Yacas is a computer algebra system (CAS) which has been in development since the beginning of 1999. The goal was to make a small system that allows to easily prototype and research symbolic mathematics algorithms. A secondary future goal is to evolve Yacas into a full-blown general purpose CAS.

Yacas is primarily intended to be a research tool for easy exploration and prototyping of algorithms of symbolic computation. The main advantage of Yacas is its rich and flexible scripting language. The language is closely related to LISP WH89 but has a recursive descent infix grammar parser ASU86 which supports defining infix operators at run time similarly to Prolog B86, and includes expression transformation (term rewriting) as a basic feature of the language.

The Yacas language interpreter comes with a library of scripts that implement a set of computer algebra features. The Yacas script library is in active development and at the present stage does not offer the rich functionality of industrial-strength systems such as Mathematica or Maple. Extensive implementation of algorithms of symbolic computation is one of the future development goals.

Yacas handles input and output in plain ASCII, either interactively or in batch mode. (A graphical interface is under development.) There is also an optional plugin mechanism whereby external libraries can be linked into the system to provide extra functionality. Basic facilities are in place to compile Yacas scripts to C++ so they can be compiled into plugins.


1.2 Basic design

Yacas consists of a ``core engine" (kernel), which is an interpreter for the Yacas scripting language, and a library of script code.
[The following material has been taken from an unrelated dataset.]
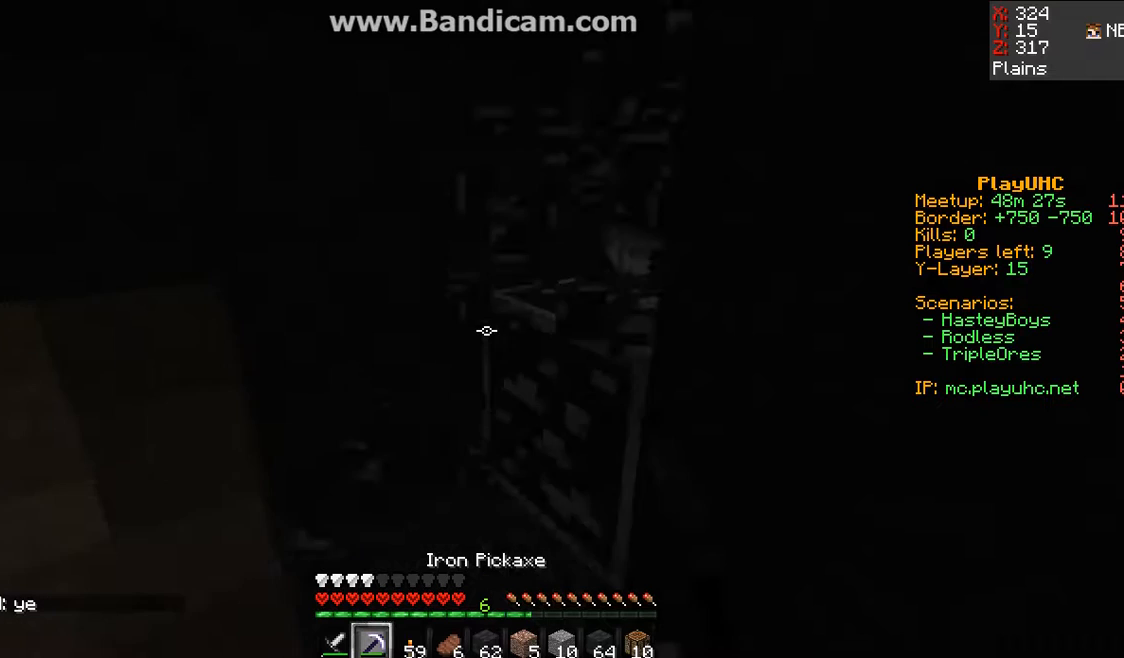
{"keys": ["w"], "mouse": ["left"], "events": []}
The Yacas engine has been implemented in a subset of C++ which is supported by almost all C++ compilers. The design goals for Yacas core engine are: portability, self-containment (no dependence on extra libraries or packages), ease of implementing algorithms, code transparency, and flexibility. The Yacas system as a whole falls into the ``prototype/hacker" rather than into the ``axiom/algebraic" category, according to the terminology of Fateman F90. There are relatively few specific design decisions related to mathematics, but instead the emphasis is made on extensibility.
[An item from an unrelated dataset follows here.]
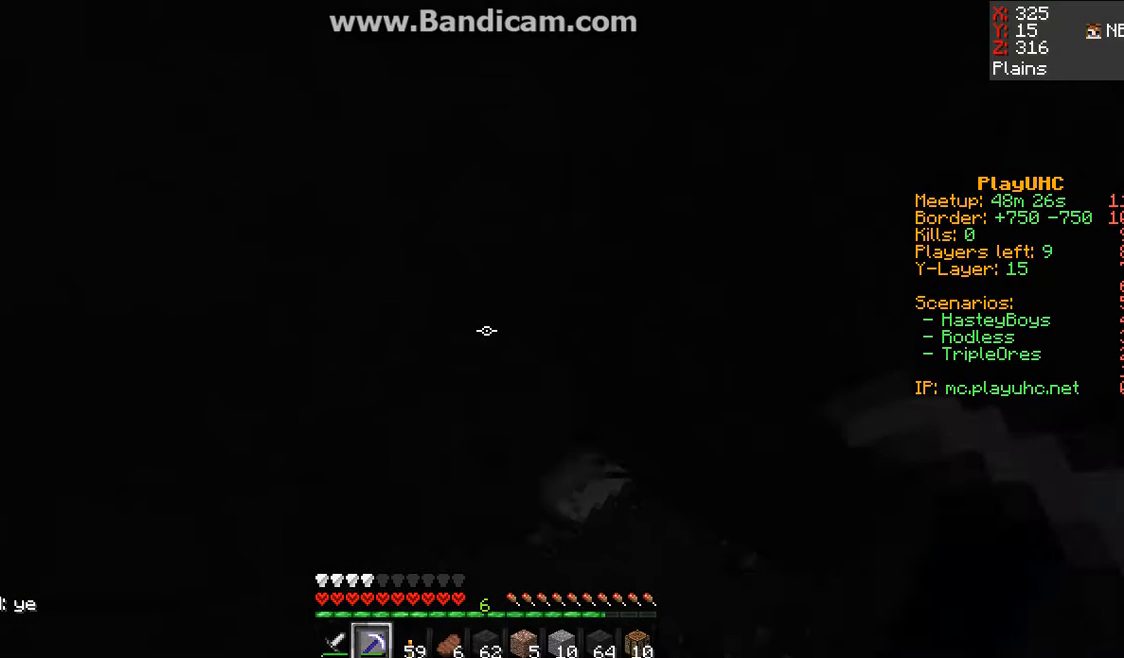
{"keys": [], "mouse": [], "events": [[200, "s", "down"], [400, "s", "up"]]}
The kernel offers sufficiently rich but basic functionality through a limited number of core functions. This core functionality includes substitutions and rewriting of symbolic expression trees, an infix syntax parser, and arbitrary precision numerics. The kernel does not contain any definitions of symbolic mathematical operations and tries to be as general and free as possible of predefined notions or policies in the domain of symbolic computation.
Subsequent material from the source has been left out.